3.28 It is clear from the content of Exhibit A which is a Judgment of the Federal High Court that the List of Candidates’ Process of the 1st Respondent was riddled with crisis and troubled otherwise there would have been no need of the 1st Respondent suing? But Exhibit A is unhelpful to the case of the 1st Respondent because the 2nd Respondent (which should have been his sponsor or nominator) was not among the parties that went to Court and is therefore not concerned with the case and cannot take benefit under it.

3.29 It is submitted that if the 3rd Respondent failed to accept the candidacy of the 1st Respondent, but somehow the 1st Respondent was able to manoeuvre his way to contest the election, then the Petitioners (Appellants) who are vested with the right to present an election Petition can raise as a ground in their Petition the right or qualification of the 1st Respondent to contest the election.

3.30 It is well settled that one of the grounds on which an election Petition can be presented under Section 138 (1) (a) of the Electoral Act is that the candidate was not qualified to contest the election.

3.31 If the 1st Respondent was issued with a certificate of return and declared the winner of the election, the Petitioners who are vested with the right to present an election petition can challenge the return of the 1st Respondent and such a challenge cannot by any stretch of the imagination be said to be a pre-election matter.

3.32 How was it possible for the name of the 1st Respondent to be included in the ballot paper?
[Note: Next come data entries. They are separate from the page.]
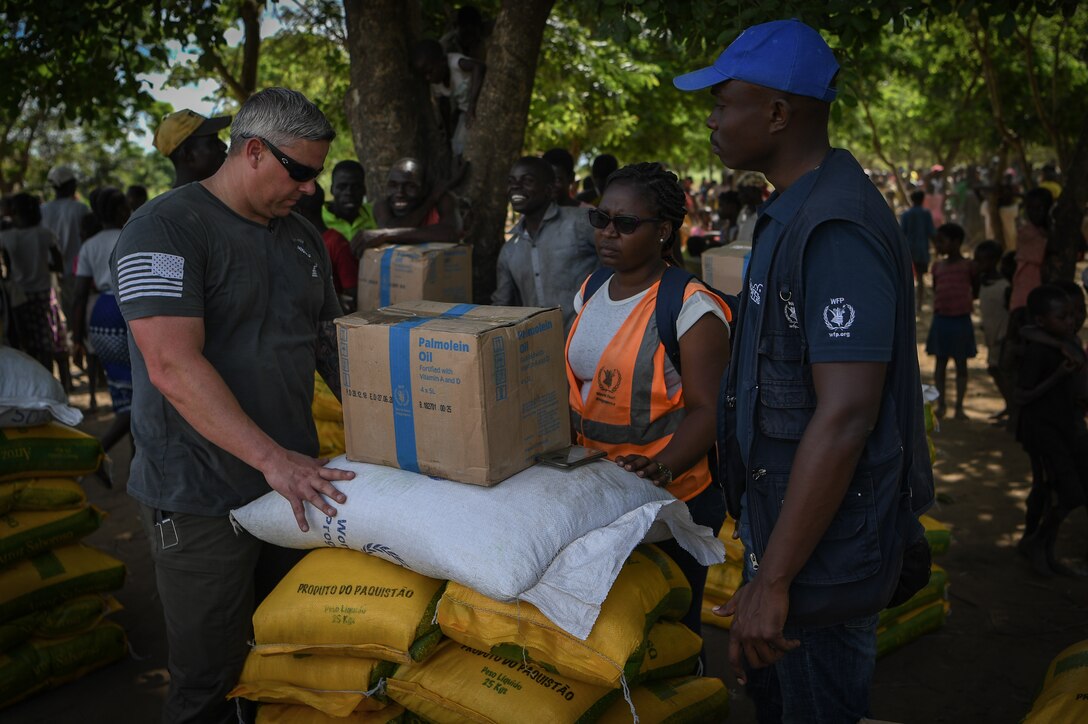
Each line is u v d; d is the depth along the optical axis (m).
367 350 2.30
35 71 6.61
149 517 2.65
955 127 19.45
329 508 2.31
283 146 2.42
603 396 2.74
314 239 2.80
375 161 5.70
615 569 2.12
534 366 2.28
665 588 2.40
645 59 12.23
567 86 11.12
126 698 3.52
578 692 2.25
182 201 2.44
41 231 7.89
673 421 2.70
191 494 2.55
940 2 4.84
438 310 2.42
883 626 3.74
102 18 6.17
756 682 2.47
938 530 3.91
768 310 1.86
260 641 2.44
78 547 3.72
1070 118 14.89
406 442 2.29
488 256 5.64
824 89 1.83
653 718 2.43
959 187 21.78
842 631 2.01
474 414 2.15
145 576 4.63
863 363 1.70
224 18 9.94
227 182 2.51
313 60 11.01
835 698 2.05
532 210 4.48
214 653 2.70
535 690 2.23
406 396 2.26
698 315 2.57
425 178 5.55
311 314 2.77
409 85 5.70
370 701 2.41
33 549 3.47
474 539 2.10
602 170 7.15
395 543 2.22
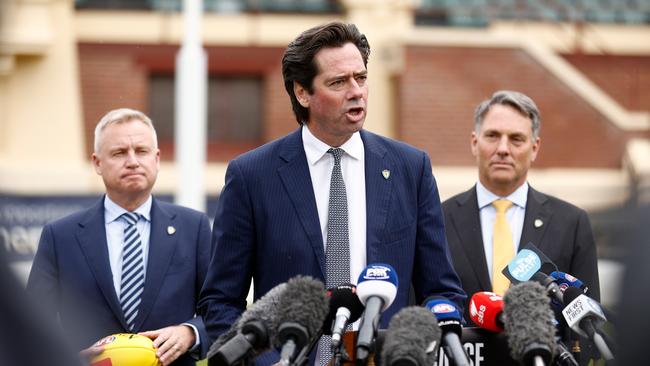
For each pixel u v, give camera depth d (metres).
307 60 6.68
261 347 5.55
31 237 19.94
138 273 8.32
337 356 5.64
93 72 23.59
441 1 24.31
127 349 7.68
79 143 23.50
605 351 5.84
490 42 23.73
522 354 5.47
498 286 8.59
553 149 24.05
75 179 23.20
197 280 8.45
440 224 6.96
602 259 15.22
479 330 6.50
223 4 23.98
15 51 22.97
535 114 8.98
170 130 23.77
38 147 23.36
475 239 8.73
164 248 8.39
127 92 23.64
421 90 23.58
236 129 24.05
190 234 8.52
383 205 6.80
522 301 5.63
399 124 23.58
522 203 8.92
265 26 24.03
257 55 23.95
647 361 3.67
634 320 3.68
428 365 5.37
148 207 8.54
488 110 8.99
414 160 7.04
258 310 5.60
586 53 24.67
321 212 6.84
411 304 7.48
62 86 23.47
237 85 24.06
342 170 6.89
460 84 23.67
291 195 6.82
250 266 6.91
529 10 24.56
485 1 24.44
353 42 6.73
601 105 24.02
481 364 6.48
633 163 23.59
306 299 5.37
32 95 23.38
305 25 24.06
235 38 23.95
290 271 6.74
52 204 20.39
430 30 23.67
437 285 6.82
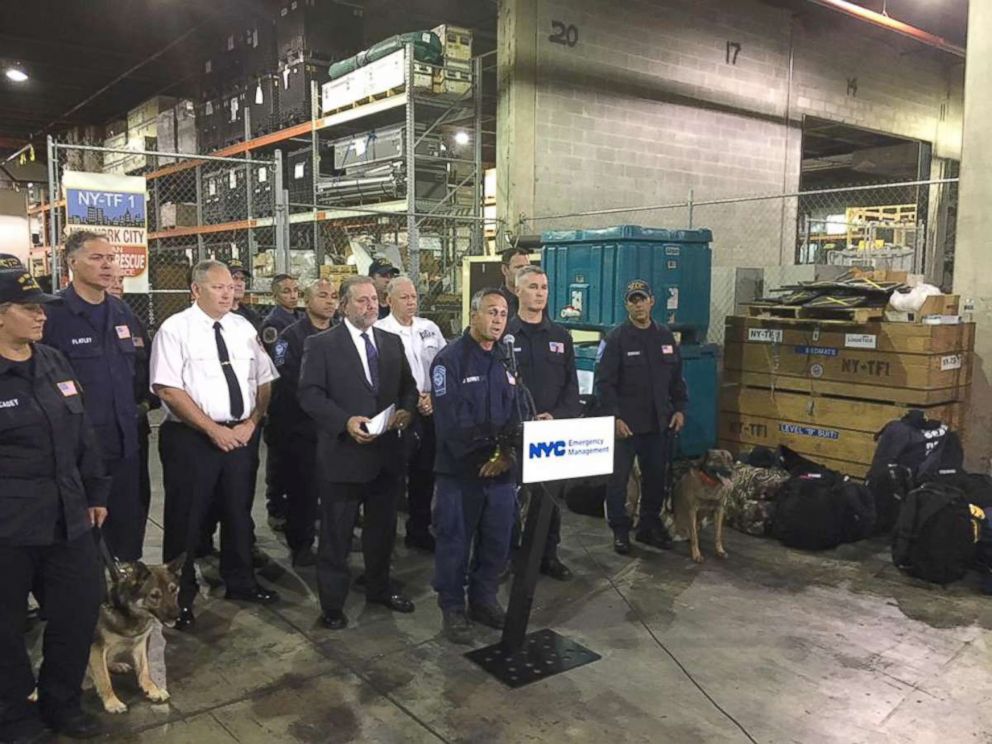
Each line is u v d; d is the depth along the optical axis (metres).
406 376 4.16
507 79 9.97
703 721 3.16
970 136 6.36
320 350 3.95
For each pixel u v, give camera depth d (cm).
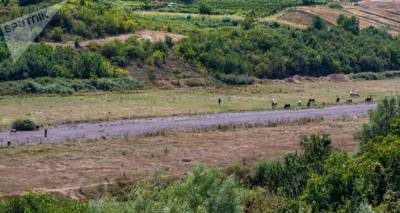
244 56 18212
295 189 6869
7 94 13412
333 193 5419
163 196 4256
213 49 17838
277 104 14788
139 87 15325
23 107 12556
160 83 15788
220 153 9981
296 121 12812
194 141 10762
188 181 4475
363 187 5425
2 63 14162
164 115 12788
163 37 18088
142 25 18500
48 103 13088
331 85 18188
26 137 10456
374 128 8538
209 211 4250
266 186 7644
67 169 8694
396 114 8544
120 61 16012
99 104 13388
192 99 14700
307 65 18888
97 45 16225
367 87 18288
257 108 14125
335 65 19550
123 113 12644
How did the name of the 1st Respondent crop up at the election when the 3rd Respondent had previously rejected the List of Candidates forwarded to the 3rd Respondent by the 2nd Respondent? How can this possibly be a pre-election matter when the Appellants were unaware that the name of the 1st Respondent would surreptitiously be included in the List of Candidates for the election after the 3rd Respondent had failed to publish the name of the 1st Respondent at the time of the publication of the Lists of Candidates?

3.33 It is at the point of the publication of the Lists of Candidates as required by Section 31 of the Electoral Act that the Appellants would have known that the List of Candidates from the 2nd Respondent were included but this was not done. See Section 31 (3) of the Electoral Act which provides thus: “The Commission shall, within 7 days of the receipt of the personal particulars of the candidate, publish same in the constituency where the candidate intends to contest the election”.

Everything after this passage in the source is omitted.